Below is from the city itself, the Fußgängerzone, pedestrian shopping street.

Sunday, October 23, 2011

süßer Naschmarkt


On this nice fall Sunday I biked down to the old Markthalle in Kreuzberg, which has just been renovated and re-opened for weekly markets. this week they were featuring a süßer Naschmarkt, a "sweets market", which you know is just my cup of tea. :)

We went around 2:00 pm, and lots of the vendors had already sold out--like the pretty little French macarons! But still lots of pretty things to look at.




I got Michael a little mini raspberry-chocolate Gugelhüpfchen (below right).

And at a nearby café, away from the chaos, I enjoyed a piece of Apfel-Marscapone Kuchen with almond slivers and Preiselbeeren (lingonberries). sehr lecker!

Genies - Geniuses

 Last week's edition of Die Zeit, a very good German weekly newspaper, featured 9 "geniuses who have changed our lives." Probably prompted by Steve Jobs's death, it might interest you to see who they named and why...some might surprise you:

1. the founder of IKEA, Ingvar Kamprad
2. the inventor of the birth control pill [Anti-Baby-Pille], Carl Djerassi
3. famous chef Jamie Oliver
4. the founders of Aldi, Karl and Theo Albrecht
etc. (see list below)
sure, they changed the way we buy furniture, drink coffee, and how we define "friends"...but "geniuses"?

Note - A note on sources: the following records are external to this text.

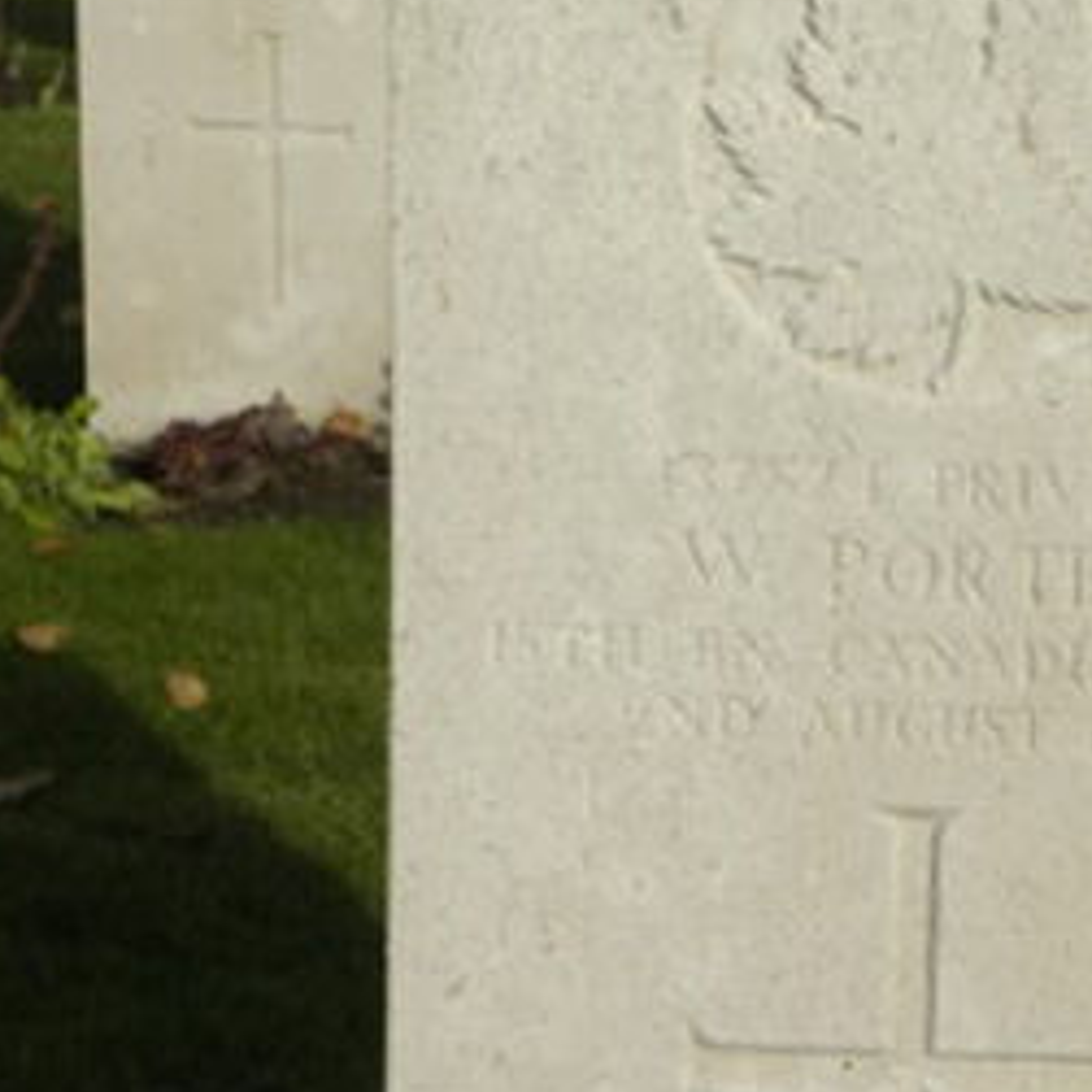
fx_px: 4426
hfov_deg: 14.0
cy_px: 707
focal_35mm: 124
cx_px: 827
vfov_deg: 14.0
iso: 64
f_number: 6.3
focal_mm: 11.8
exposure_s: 1/408
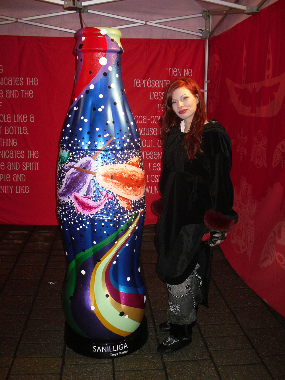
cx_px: 142
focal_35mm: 35
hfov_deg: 40.7
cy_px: 190
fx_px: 384
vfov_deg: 52.6
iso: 200
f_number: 3
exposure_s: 1/45
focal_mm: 6.3
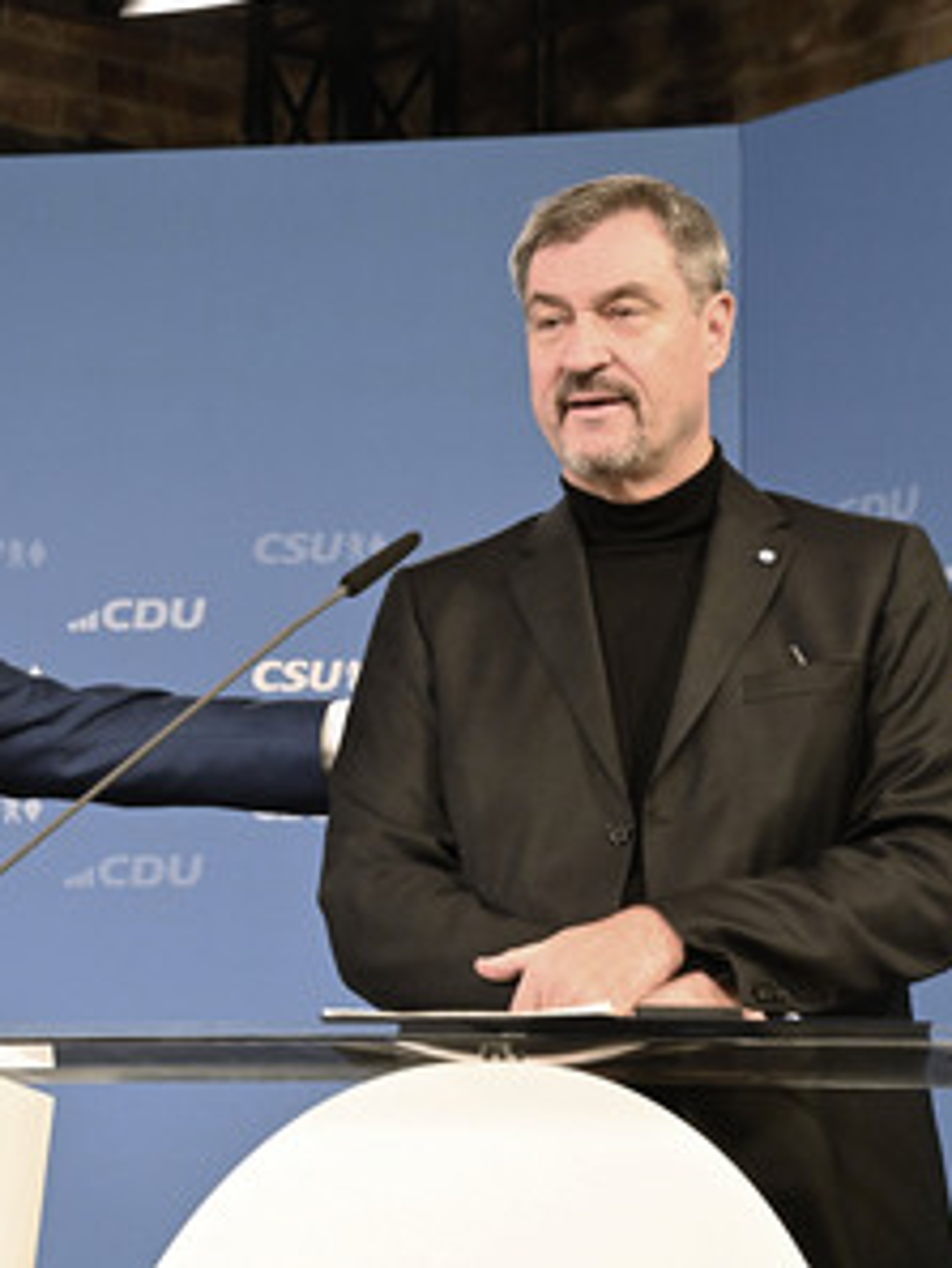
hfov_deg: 11.9
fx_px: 4544
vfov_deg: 15.9
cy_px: 632
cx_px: 134
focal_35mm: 124
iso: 8000
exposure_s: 1/200
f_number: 6.3
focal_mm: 85
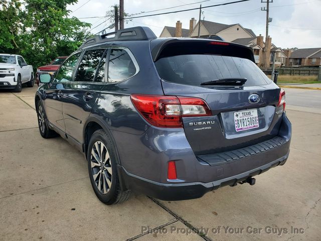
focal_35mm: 26
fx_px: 241
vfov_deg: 53.1
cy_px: 120
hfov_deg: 67.3
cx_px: 160
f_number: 2.4
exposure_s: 1/470
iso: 50
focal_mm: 4.3
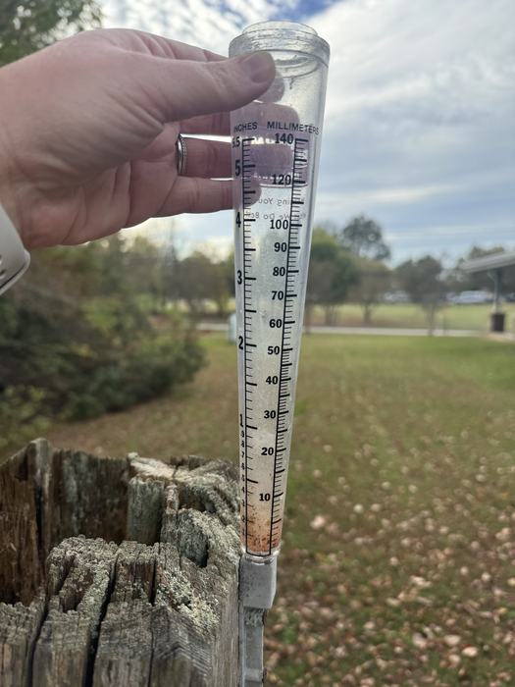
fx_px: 476
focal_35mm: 24
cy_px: 344
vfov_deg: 71.6
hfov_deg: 56.8
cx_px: 258
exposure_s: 1/912
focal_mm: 6.76
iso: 80
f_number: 1.78
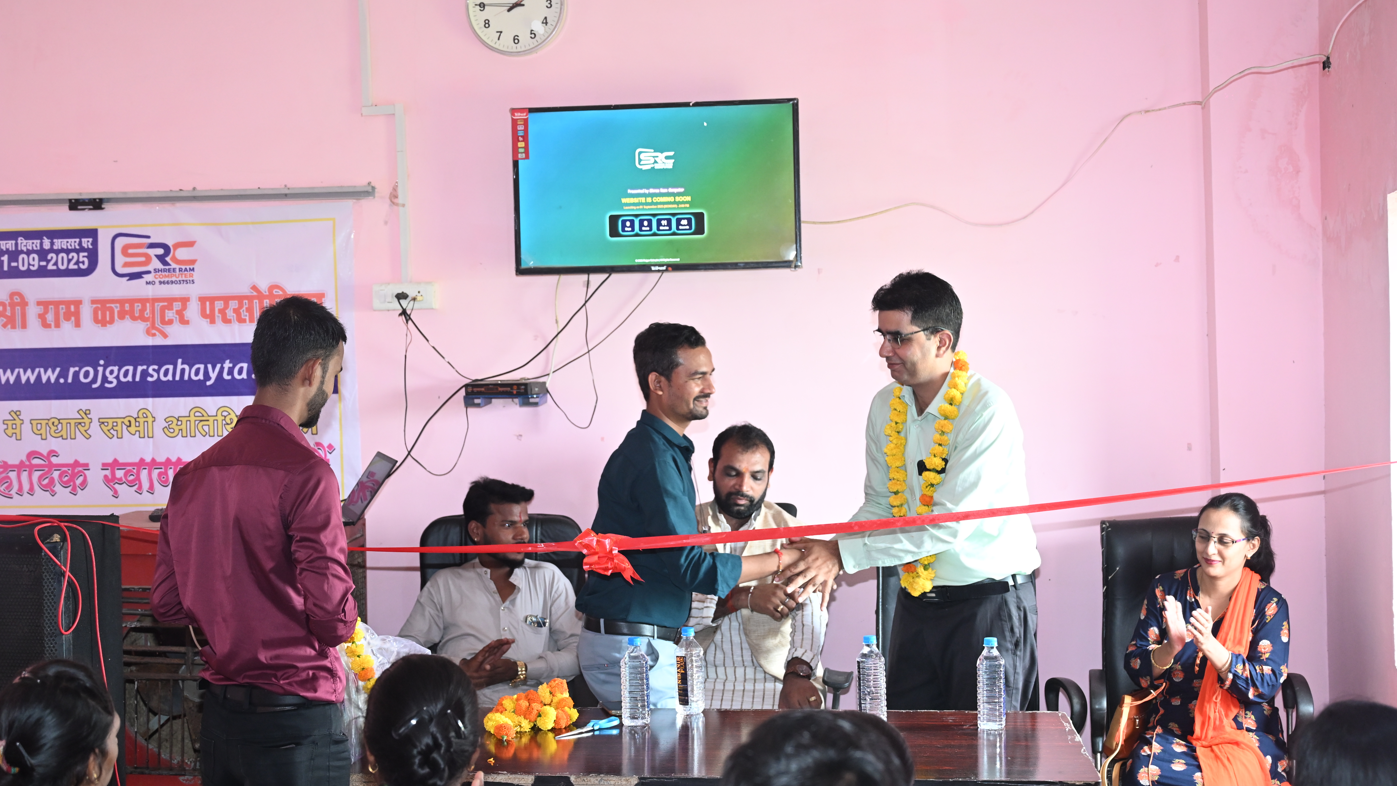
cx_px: 701
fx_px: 1741
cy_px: 380
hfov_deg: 43.7
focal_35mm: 47
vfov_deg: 25.4
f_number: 4.5
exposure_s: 1/80
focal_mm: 44
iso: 2000
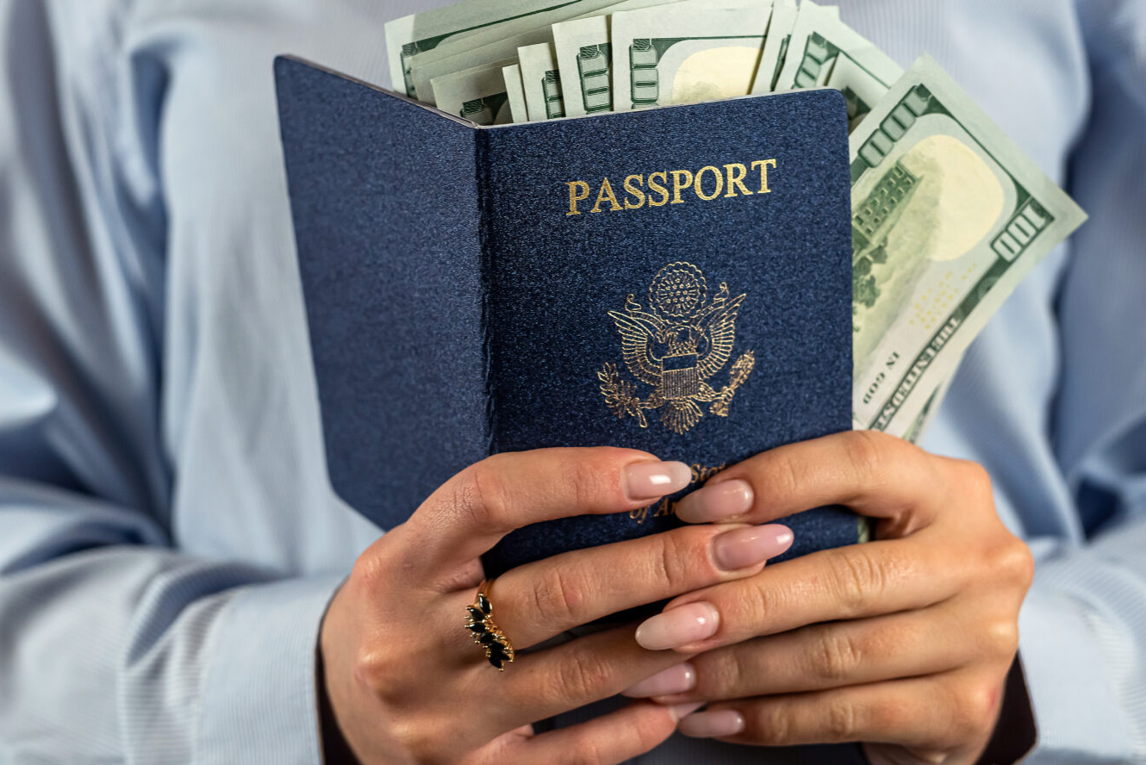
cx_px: 520
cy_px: 320
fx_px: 2452
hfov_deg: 26.3
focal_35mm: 77
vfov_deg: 17.7
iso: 320
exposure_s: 1/200
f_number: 3.5
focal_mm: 50
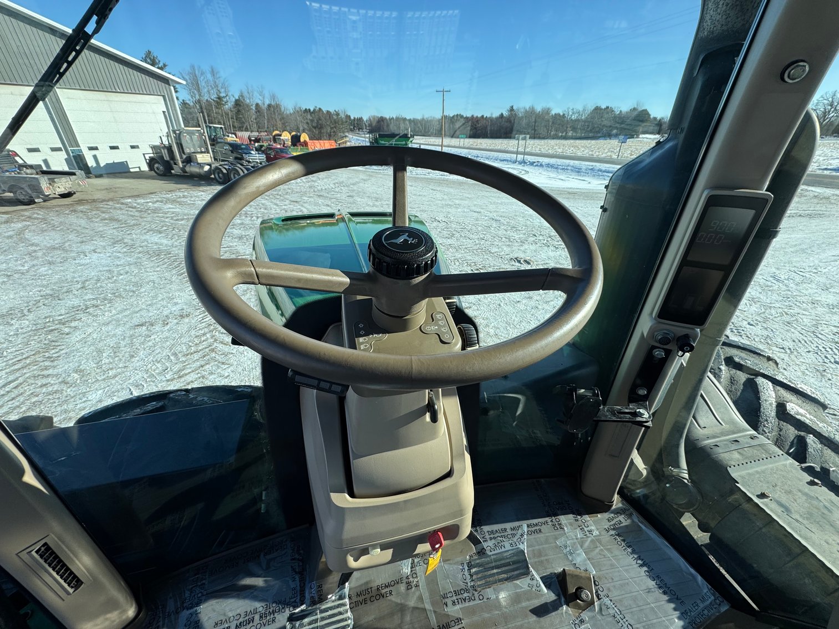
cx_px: 420
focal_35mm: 14
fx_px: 339
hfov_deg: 102.1
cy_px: 314
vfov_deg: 85.7
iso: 40
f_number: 2.2
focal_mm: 2.22
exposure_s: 1/868
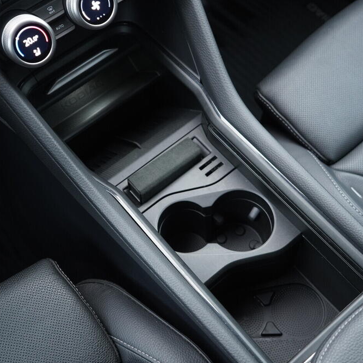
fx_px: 558
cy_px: 185
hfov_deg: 36.1
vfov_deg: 36.1
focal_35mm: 47
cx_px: 184
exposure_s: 1/40
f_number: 2.8
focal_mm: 24
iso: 500
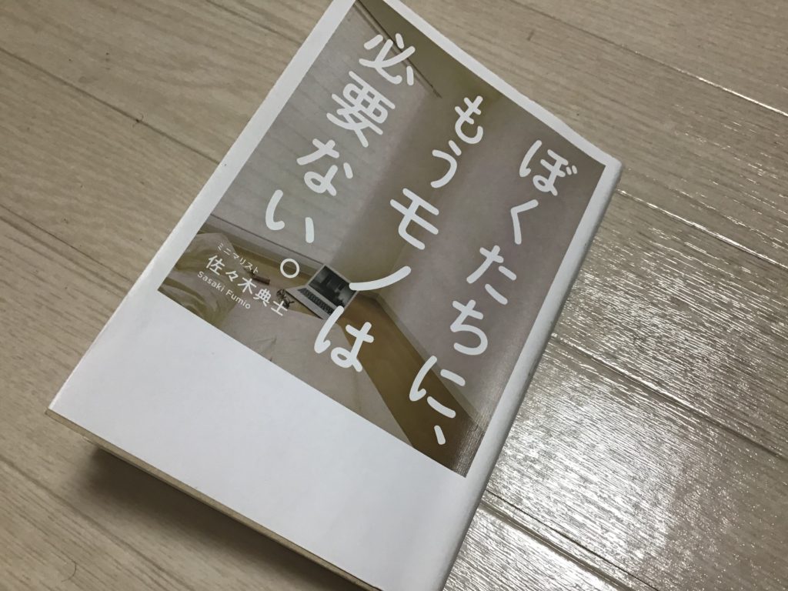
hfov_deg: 58.4
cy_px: 296
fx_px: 706
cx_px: 394
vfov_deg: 45.4
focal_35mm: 31
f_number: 2.4
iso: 64
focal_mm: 3.3
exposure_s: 1/30
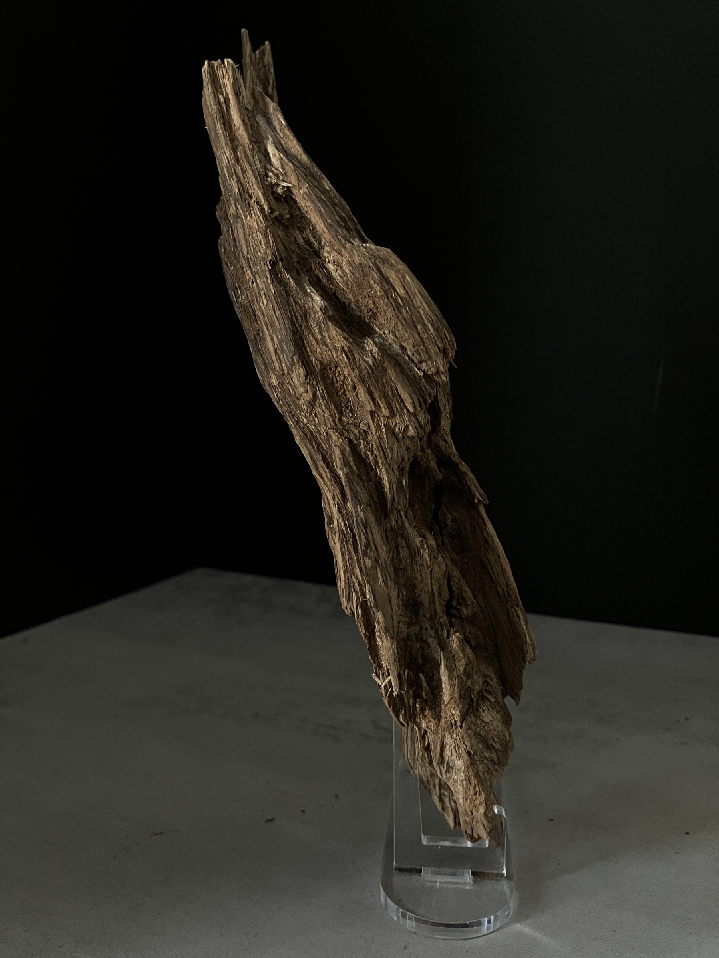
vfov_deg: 63.4
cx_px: 360
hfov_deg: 49.7
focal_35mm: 28
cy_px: 479
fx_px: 775
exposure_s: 1/38
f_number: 1.8
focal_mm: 3.99
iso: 400
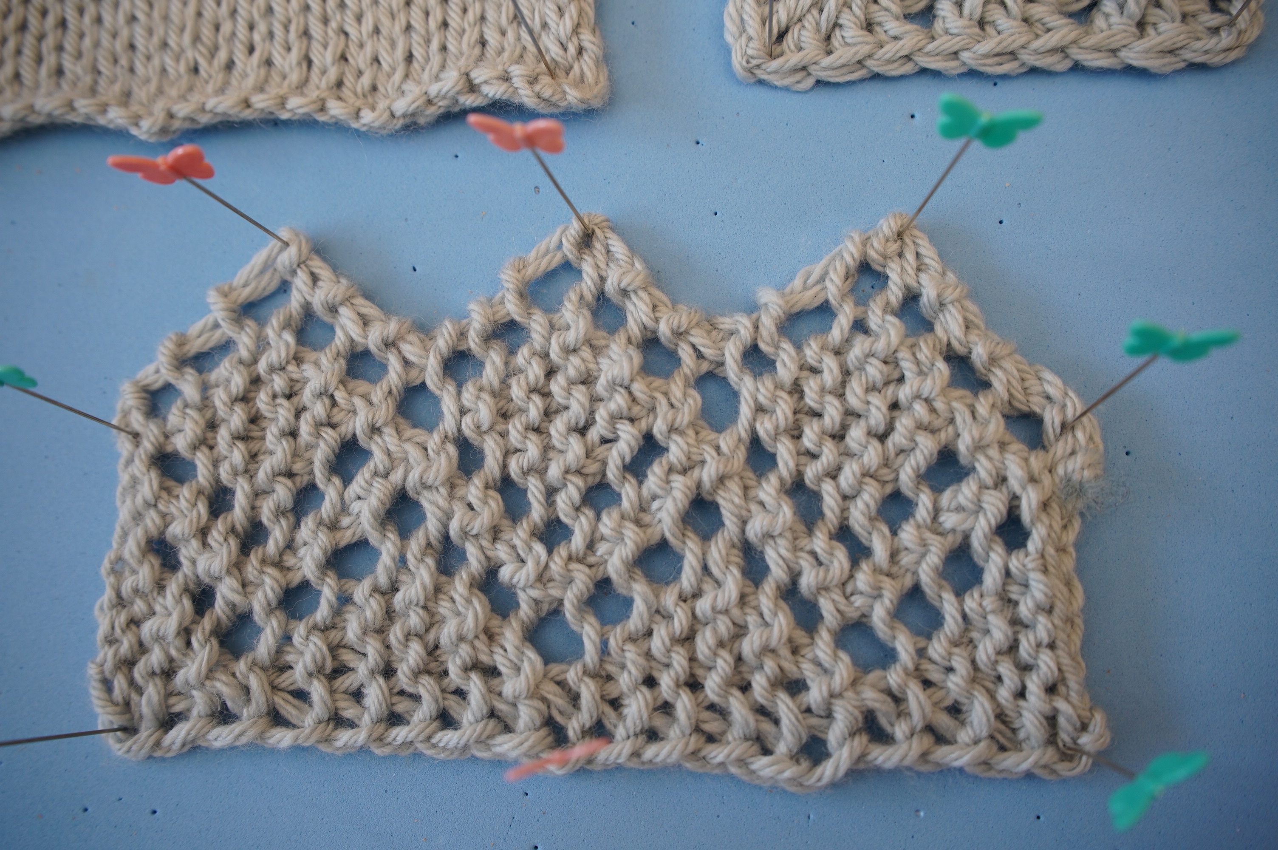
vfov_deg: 41.0
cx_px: 639
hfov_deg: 58.8
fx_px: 1135
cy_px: 425
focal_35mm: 32
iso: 640
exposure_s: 1/50
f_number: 6.3
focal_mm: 32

I wonder which ones would be different on an American list... I am sure "birth control" wouldn't be #2, and not many people know who Jamie Oliver is...or the founders of Aldi...It struck me as a somehow very German list, although the presence of Starbucks, Facebook, Apple, Ikea and Harry Potter do show the processes of globalization...

Saturday, October 22, 2011

Amerika- food

This photo is taken from a "gourmet" foods market (in the basement of a large department store, Karstadt), where they also have lots of international products. This is the USA section: microwave popcorn, cake mix, marshmallow fluff, baking soda (yay!!!), and Swiss Miss (?).

Below are ads from the upcoming Lidl sales (Lidl is a second version of Aldi, a discount grocery store). I think I've posted on this before...they have regular "America" specials, here microwave popcorn, mini-brownies, bagels, corn chips...

And below is actually an ad from ALDI, for their upcoming USA items. Hot dogs in a jar. How appetizing. Note the "Trader Joes" label...Trader Joes is owned by Aldi since 1979, but they have nothing in common in terms of store atmosphere, products, image.

Friday, October 21, 2011

nachts




cold fingers, warm toes

ok I admit, I have a weakness for boots...shared by my friend H. in Ann Arbor... :) And although it's getting chilly, I really enjoy tights season... :)

Wednesday, October 19, 2011

Frühstücken


We went out to brunch on Sunday at a café in our neighborhood. Frühstück is one of my favorite things in Germany...you get fresh, warm rolls and all these different things to put on them. I had the Vegetarisches Frühstück (Kleines Müsli mit frischen Früchten, vegetarischer Brotaufstrich, Gouda, Brie, Havarti, Konfitüre, Obst und Brotkorb) and Michael had Pariser Frühstück (Franz. Putensalami, Leberpastete, Brie, Kräuterquark, Honig-Zimtquark, Konfitüre, ein Croissant, Obst und Brotkorb).